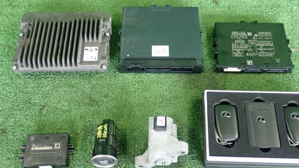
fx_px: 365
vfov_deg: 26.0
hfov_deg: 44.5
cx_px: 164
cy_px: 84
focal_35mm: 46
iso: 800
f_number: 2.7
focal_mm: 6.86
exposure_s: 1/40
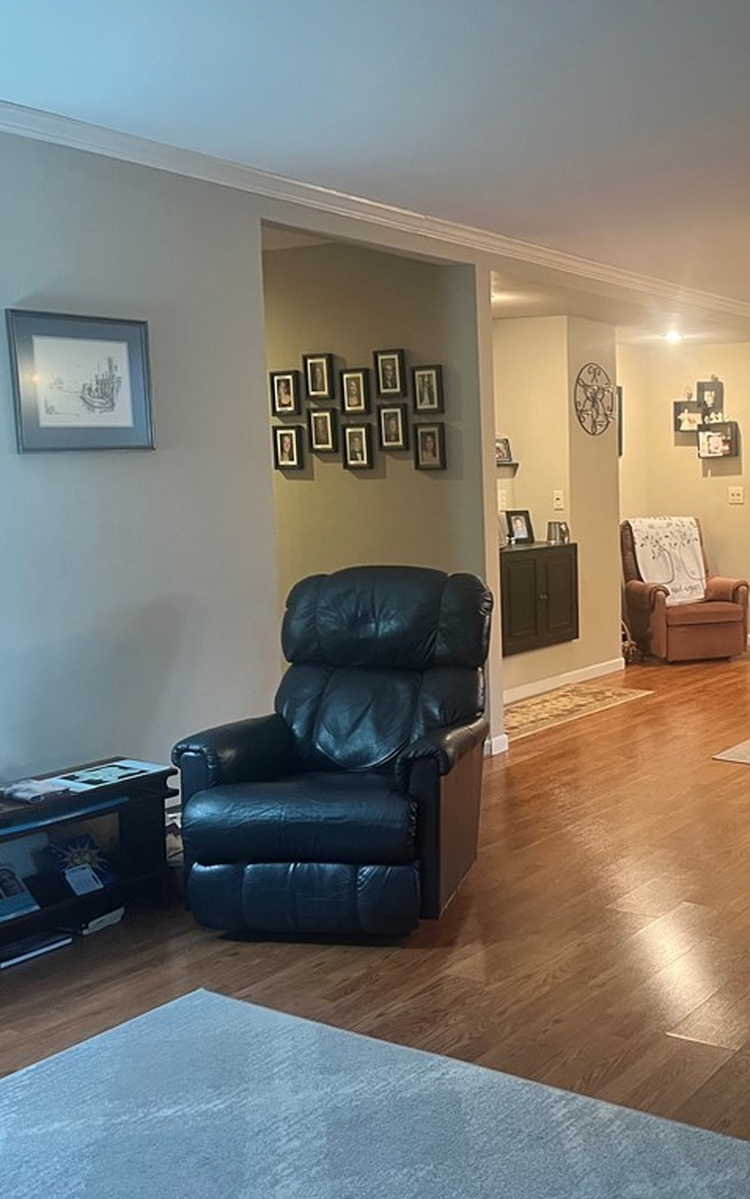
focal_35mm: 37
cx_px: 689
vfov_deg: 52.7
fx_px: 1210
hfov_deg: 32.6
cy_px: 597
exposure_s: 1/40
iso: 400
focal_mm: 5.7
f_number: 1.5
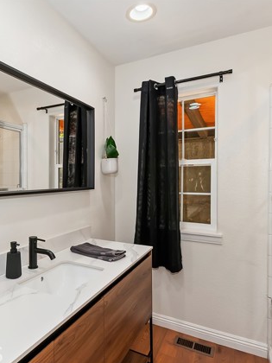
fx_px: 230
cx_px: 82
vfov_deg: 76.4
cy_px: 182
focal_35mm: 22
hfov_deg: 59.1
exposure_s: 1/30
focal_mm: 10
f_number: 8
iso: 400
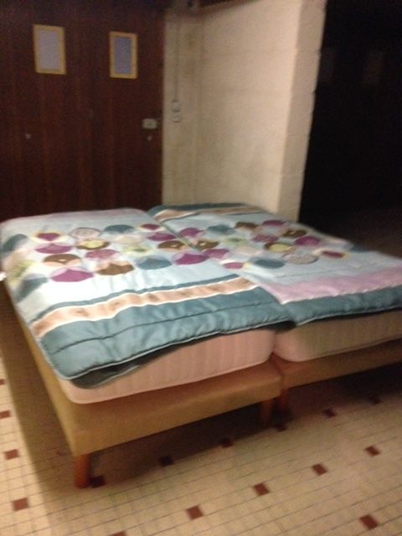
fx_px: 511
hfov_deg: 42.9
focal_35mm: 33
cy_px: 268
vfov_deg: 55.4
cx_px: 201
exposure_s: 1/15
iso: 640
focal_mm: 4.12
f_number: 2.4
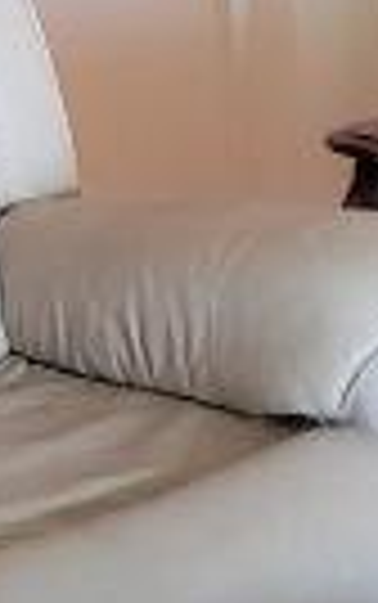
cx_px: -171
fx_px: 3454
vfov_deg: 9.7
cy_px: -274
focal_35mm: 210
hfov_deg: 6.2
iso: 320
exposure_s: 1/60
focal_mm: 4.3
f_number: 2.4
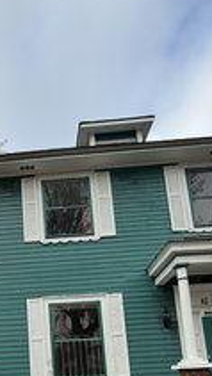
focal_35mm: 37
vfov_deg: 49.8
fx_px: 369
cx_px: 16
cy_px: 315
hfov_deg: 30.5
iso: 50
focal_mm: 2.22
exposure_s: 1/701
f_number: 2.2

+ + + + + + +

TASK GOAL: From the line with "vfov_deg: 52.7" through the final line of the records above, return each line exactly and nothing else. Pictures are to be skipped.

OUTPUT OF THE EXERCISE:
vfov_deg: 52.7
fx_px: 1210
hfov_deg: 32.6
cy_px: 597
exposure_s: 1/40
iso: 400
focal_mm: 5.7
f_number: 1.5
fx_px: 230
cx_px: 82
vfov_deg: 76.4
cy_px: 182
focal_35mm: 22
hfov_deg: 59.1
exposure_s: 1/30
focal_mm: 10
f_number: 8
iso: 400
fx_px: 511
hfov_deg: 42.9
focal_35mm: 33
cy_px: 268
vfov_deg: 55.4
cx_px: 201
exposure_s: 1/15
iso: 640
focal_mm: 4.12
f_number: 2.4
cx_px: -171
fx_px: 3454
vfov_deg: 9.7
cy_px: -274
focal_35mm: 210
hfov_deg: 6.2
iso: 320
exposure_s: 1/60
focal_mm: 4.3
f_number: 2.4
focal_35mm: 37
vfov_deg: 49.8
fx_px: 369
cx_px: 16
cy_px: 315
hfov_deg: 30.5
iso: 50
focal_mm: 2.22
exposure_s: 1/701
f_number: 2.2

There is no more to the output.